The future of GWASs will have old and new challenges. With ever larger studies, the new loci identified will typically individually have smaller effect sizes (e.g., less than 0.5 mm for a trait such as height and an odds ratio of 1.01 for common disease) or, for rare variants, will be at very low frequency.138 For disorders with population prevalence of the order of 0.1%, discovery will still be limited by experimental sample size, given that it will take many years to accumulate sample sizes of 100,000 cases or more. One challenge is how such loci can be fine-mapped or studied for mechanism. Upscaling of technology, either through interfacing with sequenced-based -omic data or through upscaling by experimental perturbations (e.g., multiple-locus or genome-wide CRISPR) are likely to be key to overcoming the challenges of small effect size. What is likely to change in the near future is that GWASs by SNP arrays will be gradually replaced by GWASs by WGS, particularly for quantitative traits and very common diseases. Nonetheless, given a finite budget, larger sample sizes that are phenotypically more informative and genotyped on a SNP chip remain a powerful strategy for maximizing discovery. Fifteen years ago, genotyping technology was the limiting step to discovery, but now discovery is limited by phenotypic descriptors that could link with genetic data to allow disease stratification that might be more aligned with treatments. Furthermore, the emphasis in research will need to shift from gene discovery to translation into biological understanding and patient-focused outcomes, such as better diagnostic tests and novel treatments.

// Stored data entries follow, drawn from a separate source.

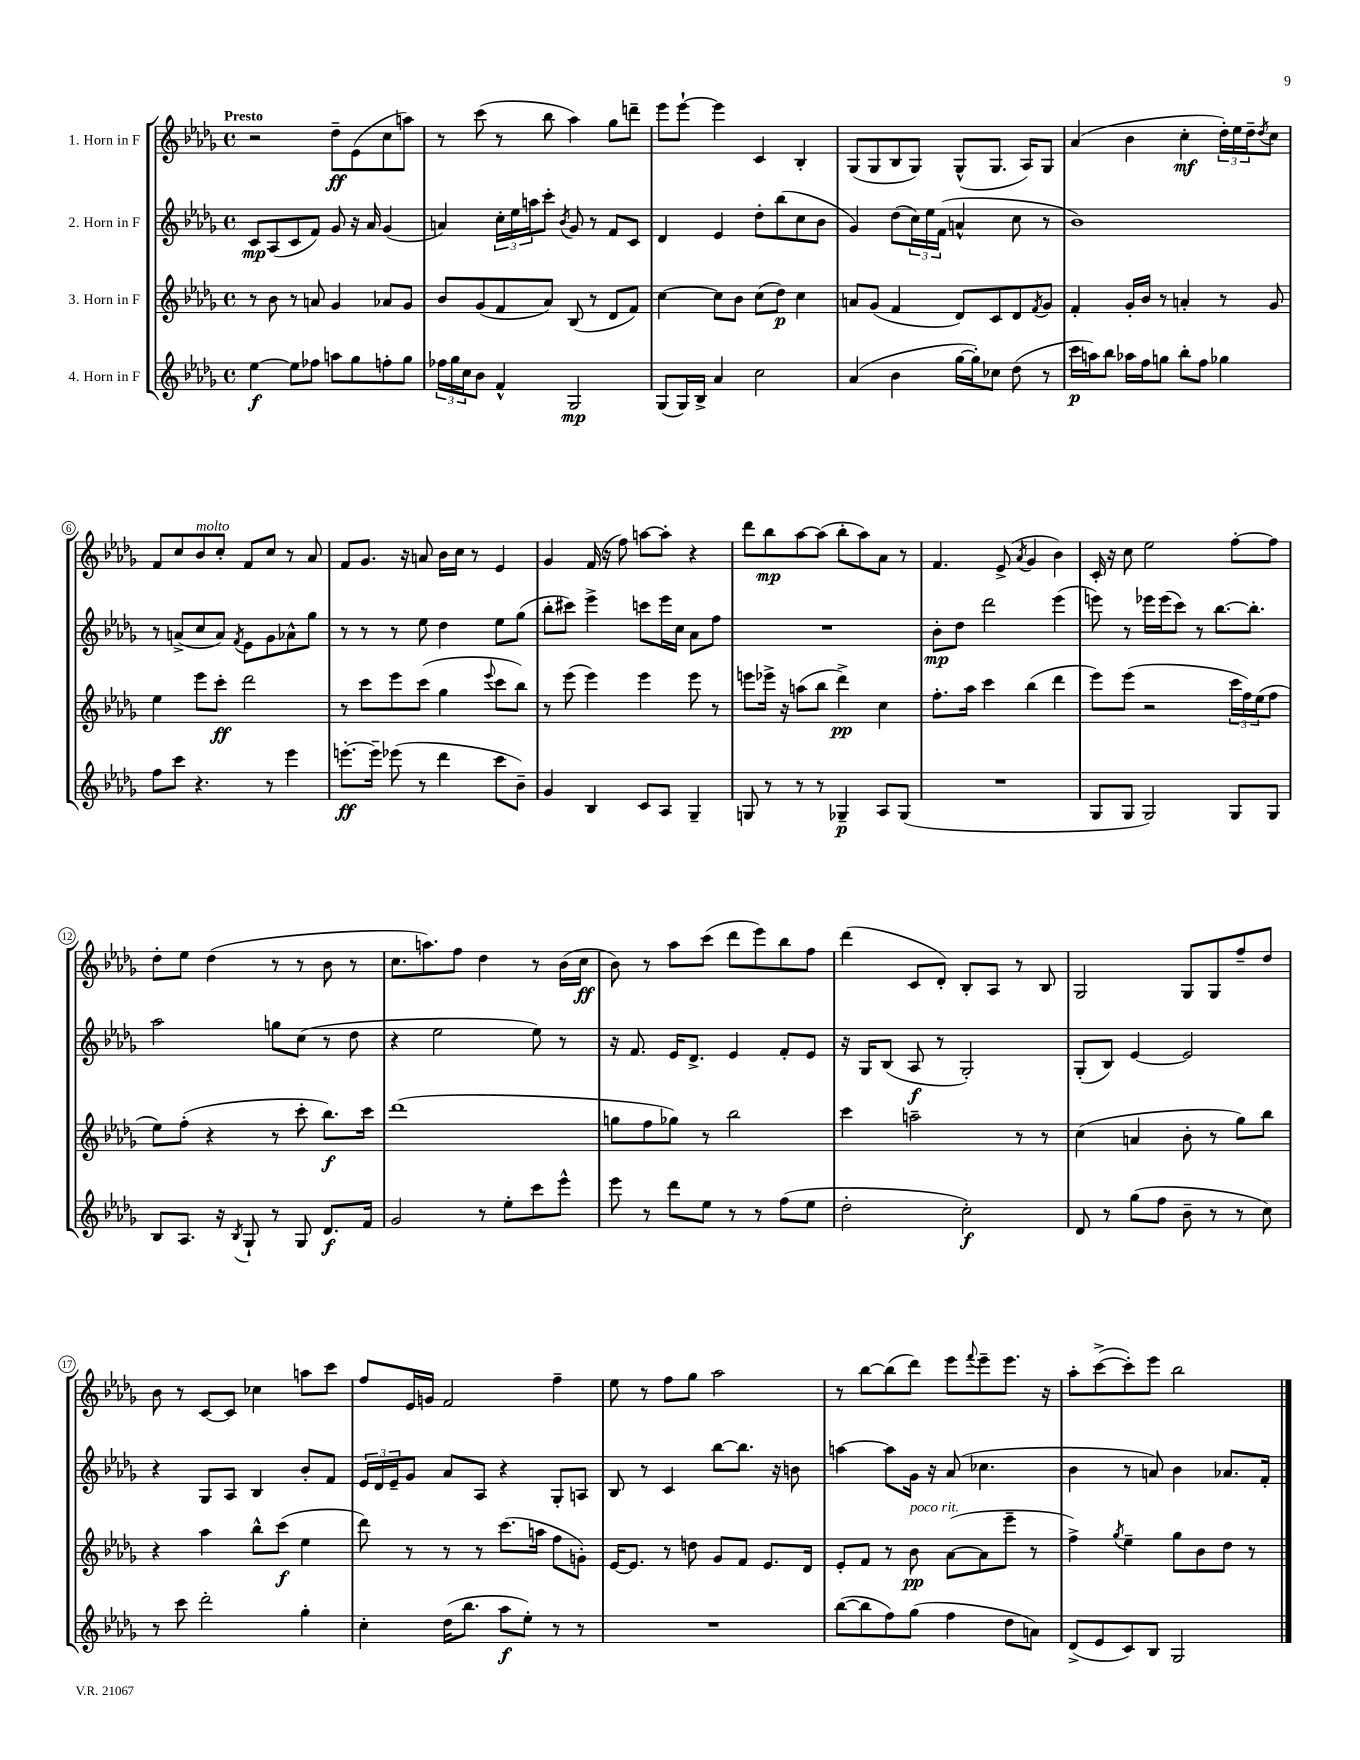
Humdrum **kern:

**kern	**kern	**kern	**kern
*staff4	*staff3	*staff2	*staff1
*clefG2	*clefG2	*clefG2	*clefG2
*k[b-e-a-d-g-]	*k[b-e-a-d-g-]	*k[b-e-a-d-g-]	*k[b-e-a-d-g-]
*M4/4	*M4/4	*M4/4	*M4/4
*met(c)	*met(c)	*met(c)	*met(c)
[4ee-	8r	8c	2r
.	8b-	(8A-	.
8ee-]	8r	8c	.
8ff-	8a	8f)	.
8aa	4g-	8g-	8dd-~
8gg-	.	16r	(8e-
.	.	16a-	.
8ff'	8a-	(4g-	8cc
8gg-	8g-	.	8aa)
=	=	=	=
24ff-	8b-	4a)	8r
24gg-	.	.	.
24cc	.	.	.
8b-	(8g-	.	(8ccc
4f^^	8f	24cc'	8r
.	.	24ee-	.
.	.	24aa	.
.	8a-)	8ccc'	8bb-
.	.	8qb-	.
2G-	(8B-	8g-	4aa-)
.	8r	8r	.
.	8d-	8f	8gg-
.	8f)	8c	8ddd~
=	=	=	=
(8G-	[4cc	4d-	8eee-
16G-)	.	.	[8eee-`
16B-^	.	.	.
4a-	8cc]	4e-	4eee-]
.	8b-	.	.
2cc	(8cc	8dd-'	4c
.	8dd-)	(8bb-	.
.	4cc	8cc	4B-'
.	.	8b-	.
=	=	=	=
(4a-	8a	4g-)	(8G-
.	(8g-	.	8G-
4b-	4f	(8dd-	8B-
.	.	24cc)	8G-)
.	.	24ee-	.
.	.	(24f	.
[16gg-	8d-)	4a^^	(8G-^^
16gg-'])	.	.	.
8cc-	8c	.	8.G-
(8dd-	8d-	8cc	.
.	.	.	16A-)
.	8qf	.	.
8r	8g-	8r	8G-
=	=	=	=
16ccc	4f'	1b-)	(4a-
16aa)	.	.	.
8bb-	.	.	.
16aa-	16g-'	.	4b-
16ff	16b-	.	.
8gg	8r	.	.
8bb-'	4a'	.	4cc'
8ff	.	.	.
4gg-	8r	.	24dd-')
.	.	.	24ee-
.	.	.	24dd-~
.	.	.	8qdd-
.	8g-	.	8cc
=	=	=	=
8ff	4ee-	8r	8f
8ccc	.	(8a^	8cc
4.r	8eee-	8cc	8b-
.	8ccc'	8a)	8cc'
.	.	8qf	.
.	2ddd-	8e-	8f
8r	.	8g-	8cc
4eee-	.	8a-^^	8r
.	.	8gg-	8a-
=	=	=	=
[8.eee'	8r	8r	8f
.	8ccc	8r	8.g-
16eee~]	.	.	.
(8eee-	8eee-	8r	.
.	.	.	16r
8r	(8ccc	8ee-	8a
4ddd-	4gg-	4dd-	16b-
.	.	.	16cc
.	.	.	8r
.	8qqeee-	.	.
8ccc	8ccc	8ee-	4e-
8b-~)	8bb-)	(8gg-	.
=	=	=	=
4g-	8r	8bb-'	4g-
.	(8eee-	8ccc#)	.
4B-	4eee-)	4eee-^	(16f
.	.	.	16r
.	.	.	8ff)
8c	4eee-	8ccc	[8aa
8A-	.	16eee-	8aa']
.	.	16cc	.
4G-~	8eee-	8a-	4r
.	8r	8ff	.
=	=	=	=
8G	8eee	1r	8ddd-
8r	16eee-^	.	8bb-
.	16r	.	.
8r	(8aa	.	[8aa-
8r	8bb-	.	(8aa-]
4G-~	4ddd-^)	.	8bb-'
.	.	.	8aa-)
8A-	4cc	.	8a-
(8G-	.	.	8r
=	=	=	=
1r	8.ff'	8b-'	4.f
.	.	8dd-	.
.	16aa-	.	.
.	4ccc	2ddd-	.
.	.	.	(8e-^
.	.	.	8qa-
.	(4bb-	.	4g-
.	4ddd-	(4eee-	4b-)
=	=	=	=
8G-	8eee-)	8eee)	16c'
.	.	.	16r
8G-	(8eee-	8r	8cc
2G-)	2r	16eee-	2ee-
.	.	(16eee-	.
.	.	8ccc)	.
.	.	8r	.
.	.	[8.bb-	.
8G-	24ccc	.	[8ff'
.	24ff)	.	.
.	.	8.bb-']	.
.	(24ee-	.	.
8G-	8ff	.	8ff]
=	=	=	=
8B-	8ee-)	2aa-	8dd-'
8.A-	(8ff'	.	8ee-
.	4r	.	(4dd-
16r	.	.	.
8qB-	.	.	.
8G-`	.	.	.
8r	8r	8gg	8r
8G-	8ccc'	(8cc	8r
8.d-	8.bb-)	8r	8b-
.	.	8dd-	8r
16f	16ccc	.	.
=	=	=	=
2g-	(1ddd-	4r	8.cc
.	.	.	8.aa)
.	.	2ee-	.
.	.	.	8ff
8r	.	.	4dd-
8ee-'	.	.	.
8ccc	.	8ee-)	8r
8eee-^^	.	8r	(16b-
.	.	.	16cc
=	=	=	=
8eee-	8gg	16r	8b-)
.	.	8.f	.
8r	8ff	.	8r
8ddd-	8gg-)	16e-	8aa-
.	.	8.d-^	.
8ee-	8r	.	(8ccc
8r	2bb-	4e-	8ddd-
8r	.	.	8eee-)
(8ff	.	8f'	8bb-
8ee-	.	8e-	8ff
=	=	=	=
2dd-'	4ccc	16r	(4ddd-
.	.	16G-	.
.	.	(8B-	.
.	2aa~	8A-	8c
.	.	8r	8d-')
2cc')	.	2G-')	8B-'
.	.	.	8A-
.	8r	.	8r
.	8r	.	8B-
=	=	=	=
8d-	(4cc	(8G-'	2G-
8r	.	8B-)	.
(8gg-	4a	[4e-	.
8ff	.	.	.
8b-~	8b-'	2e-]	8G-
8r	8r	.	8G-
8r	8gg-)	.	8ff~
8cc)	8bb-	.	8dd-
=	=	=	=
8r	4r	4r	8b-
8ccc	.	.	8r
2ddd-'	4aa-	8G-	[8c
.	.	8A-	8c]
.	8bb-^^	4B-	4cc-
.	(8ccc	.	.
4gg-'	4ee-	8b-'	8aa
.	.	8f	8ccc
=	=	=	=
4cc'	8ddd-)	24e-	8ff
.	.	24d-	.
.	.	24e-~	.
.	8r	8g-	16e-
.	.	.	16g
(16dd-	8r	8a-	2f
8.bb-	.	.	.
.	8r	8A-	.
8aa-	(8.ccc	4r	.
8ee-')	.	.	.
.	16aa	.	.
8r	8ff	8G-'	4ff~
8r	8g')	8A	.
=	=	=	=
1r	[16e-	8B-	8ee-
.	8.e-]	.	.
.	.	8r	8r
.	8r	4c	8ff
.	8dd	.	8gg-
.	8g-	[8bb-	2aa-
.	8f	8.bb-]	.
.	8.e-	.	.
.	.	16r	.
.	.	8b	.
.	16d-	.	.
=	=	=	=
([8bb-	8e-'	[4aa	8r
8bb-]	8f	.	[8bb-
8ff)	8r	8aa]	(8bb-]
(8gg-	8b-	16g-	8ddd-)
.	.	16r	.
4ff	([8a-	(8a-	8eee-
.	.	.	8qqfff
.	8a-]	4.cc-	8eee-~
8dd-	8eee-~	.	8.eee-
8a)	8r	.	.
.	.	.	16r
=	=	=	=
(8d-^	4ff^)	4b-	8aa-'
8e-	.	.	([8ccc^
.	8qgg-	.	.
8c)	4ee-~	8r	8ccc'])
8B-	.	8a)	8eee-
2G-	8gg-	4b-	2bb-
.	8b-	.	.
.	8dd-	8.a-	.
.	8r	.	.
.	.	16f'	.
==	==	==	==
*-	*-	*-	*-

In conclusion, the experimental design of GWASs has led to a remarkable range of discoveries in human genetics over the last decade. It has delivered on its original aim of detecting associations between common DNA variants and human disease and disorders. It has led to a better understanding of the genetic architecture of complex traits and therefore of past natural selection on traits associated with fitness. It has led to the discovery of variants, genes, and biological pathways that play a role in specific diseases and disorders. It has led to new discoveries in disease epidemiology and to the discovery or repurposing of candidate therapeutics. As foreshadowed in 2007, it has indeed been a case of drinking from the fire hose.144 For the future, the combination of whole-genome surveys of genetic variation and detailed phenotypic and -omics data on millions of individuals will be a treasure trove for making new fundamental discoveries in human genetics. Some of those discoveries will be wholly unexpected, and others will detect or unravel biological mechanisms. Disease-specific discoveries will continue to spur the development and trials of new therapeutics, the understanding of pathways from sequence to consequence, and for some diseases, prevention or early intervention. In 10 years from now, genomic “personalized” or “precision” medicine is likely to be widespread and will include some applications to common diseases either directly through risk stratification for targeted prevention or intervention strategies or indirectly through new treatments where GWAS results provide the first step in the discovery pipeline. The experimental design of GWASs, which started as a theoretical exercise more than 20 years ago,145 has matured and delivered.